Jordan has a highly developed tourism industry - a somewhat unpleasant shock after coming from down-to-earth Syria. Bathrooms are spic-n-span, visitor centers are well run and modern, sites are clean and walkways clear. They have also figured out how to screw you out of as much money as possible. It costs 26 JD for a 2-day pass into Petra. That’s like 40 USD, which in Syria would have scored you like 3 days of living.
I really don’t feel like writing right now but will try to give a
quick rundown. So this is how it works in Petra. It opens around 6:30a or some ungodly hour. Tour groups start pouring in around 9 or 10a and leave around 4 or 5p. You as a solo traveller either want to come really early or stay really late, but probably not both. There is also not much entering-exiting-coming back the same day later, because Petra while it is just a 20-minute walk from the hotels, it is a downhill 20-minute walk and in the Middle Eastern heat at lunchtime (which is when you would likely like to take your break) you ain’t about to walk 20-minute turned 40-minute uphill. That, and I forgot to tell you that once you get to the gate of Petra you have to walk about 15 minutes on non-shaded sand to the entrance of the Siq which itself takes another 15 minutes to walk to for the beginning of the city. Point is, you don’t leave in the middle of the day. Most likely you won’t want to pay the money for the one lunch buffet place in all of Petra to sit around with a bunch of Spanish tour groups, so you will bring
your own picnic instead and sit on some hidden ledge overlooking some beautiful part of the city, and perhaps nap until the worst of the midday sun passes. You decide to tackle the 800-step hike up to the Monastery in the morning and while you’re chilling up there at 1pm, laugh at all the tourists that started it too late and are just arriving. And after day one you realize you don’t care about anything that you haven’t seen now, you want to just hike and explore on your own. After day two you don’t want to see even so much as a postcard picture of that Treasury again.

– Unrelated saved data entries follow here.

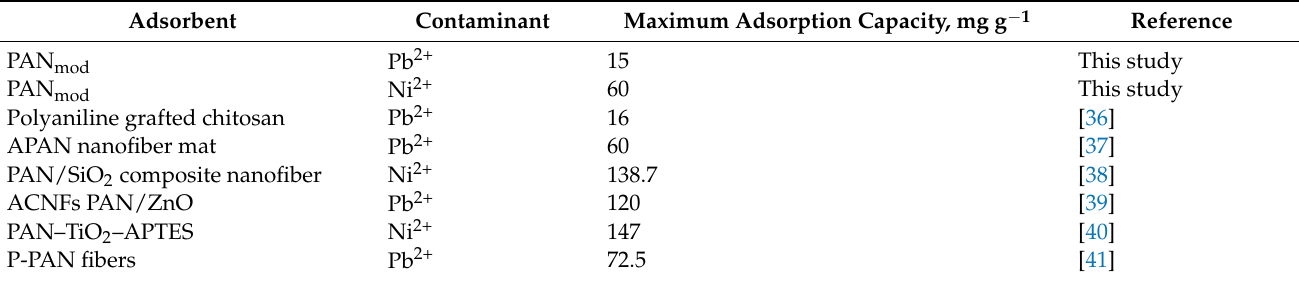
Table 2. Comparison of adsorption capacities of PANmod for Pb 2+ and Ni 2+ with other similar adsorbents. Adsorbent Contaminant Maximum Adsorption Capacity, mg g − 1 Reference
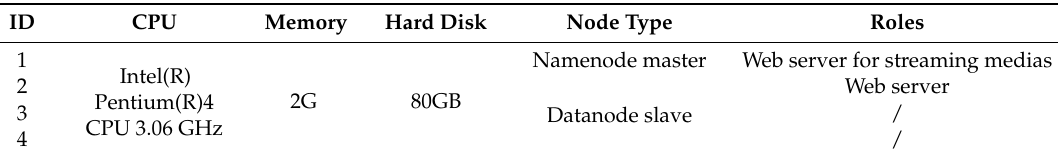
Table 1. Hardware and their parameters.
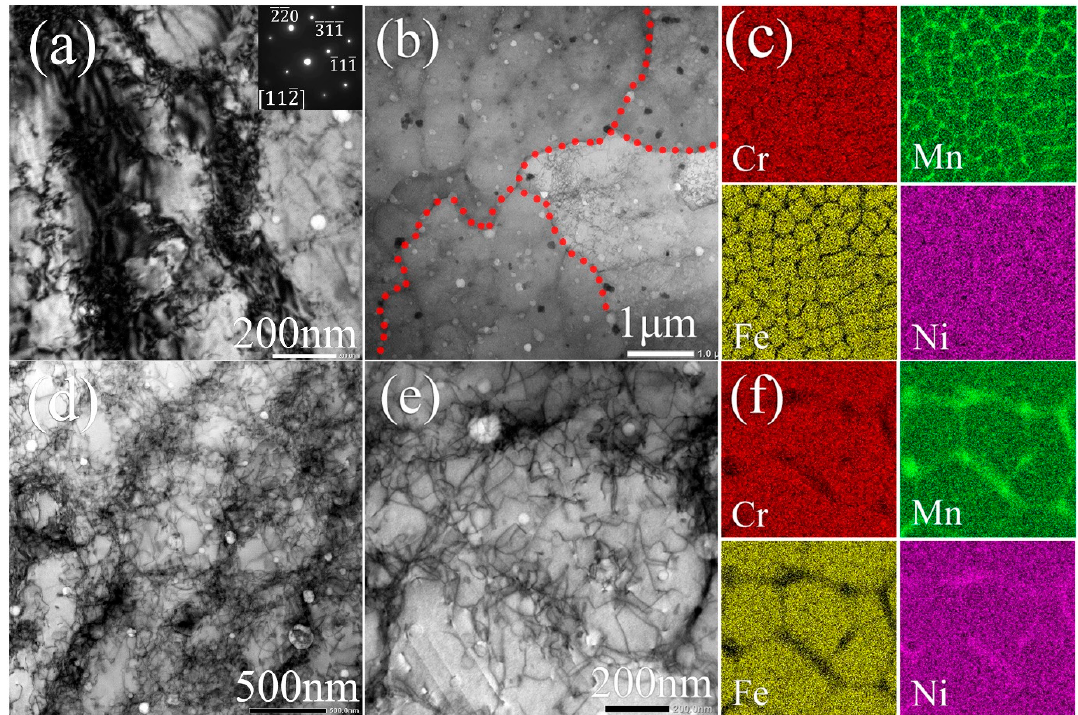
Figure 5. TEM observation on the XY-plane of SLM-2 CrFeNiMn alloy. ( a ) BF TEM image of equiaxed cells with the corresponding selected area electron diffraction (SAED) pattern. BF STEM image of ( b ) equiaxed cells with ( c ) corresponding quantitative EDS maps; ( d ) detailed equiaxed cells and dislocation networks and ( e ) magnified equiaxed cells with ( f ) corresponding quantitative EDS maps of elemental distribution in the sub-cell structure.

One nice thing about Petra though and perhaps again just Jordan in general. The hawkers and people selling useless crap are not as annoying as they are in other countries (read: Turkey.) After the say, “Look is free, buy something pretty?” and you say “No thanks” they won’t bother you anymore. In Petra a lot of selling is done by children. The most astounding of these are the 5-yr old boys that control the camel and donkey riding business. I mean these kids come up and ask if you “want
donkey-ride?” They are responsible for getting business, collecting money and giving change, guiding you around on said donkeys. Unimaginable how responsible and capable these young boys are at 5 yrs old. It really is a funny sight when you see the typical huge fat Western women being led around on a camel by a barely 3-ft child.
So we spent one and a half days in Petra and two nights in Madi Musa which is another one of those dumps of towns that just exist because of the attraction on its doorstep. There is nothing to do at night in the town and you are at the mercy of the traveling gods to provide you with fun people overlapping to provide you your entertainment. Enter Tucker and Reilly, two brothers from Oregon. Tucker is 25 and graduated 2 years ago, worked a horrible year at some law firm, quit his job and is coming to the end of a year of travel. Reilly is 21 and still in school.
They are hilarious. I’m not really sure how any one description can describe them, but try mixing very pure American humor, Oregon liberalism, slapstick comedy, and Californian quirk. We
all hit it off pretty well and after the first night think that we are parting ways, them on their way to Aqaba for Egypt, but the next night after Petra we come back to the hostel to find them after a day of sitting on toilets heavily food poisoned, and they end up staying another night.
I just can’t write any more right now. Take a look at the pictures, it's Petra and I think pictures will say it all anyways. Peace.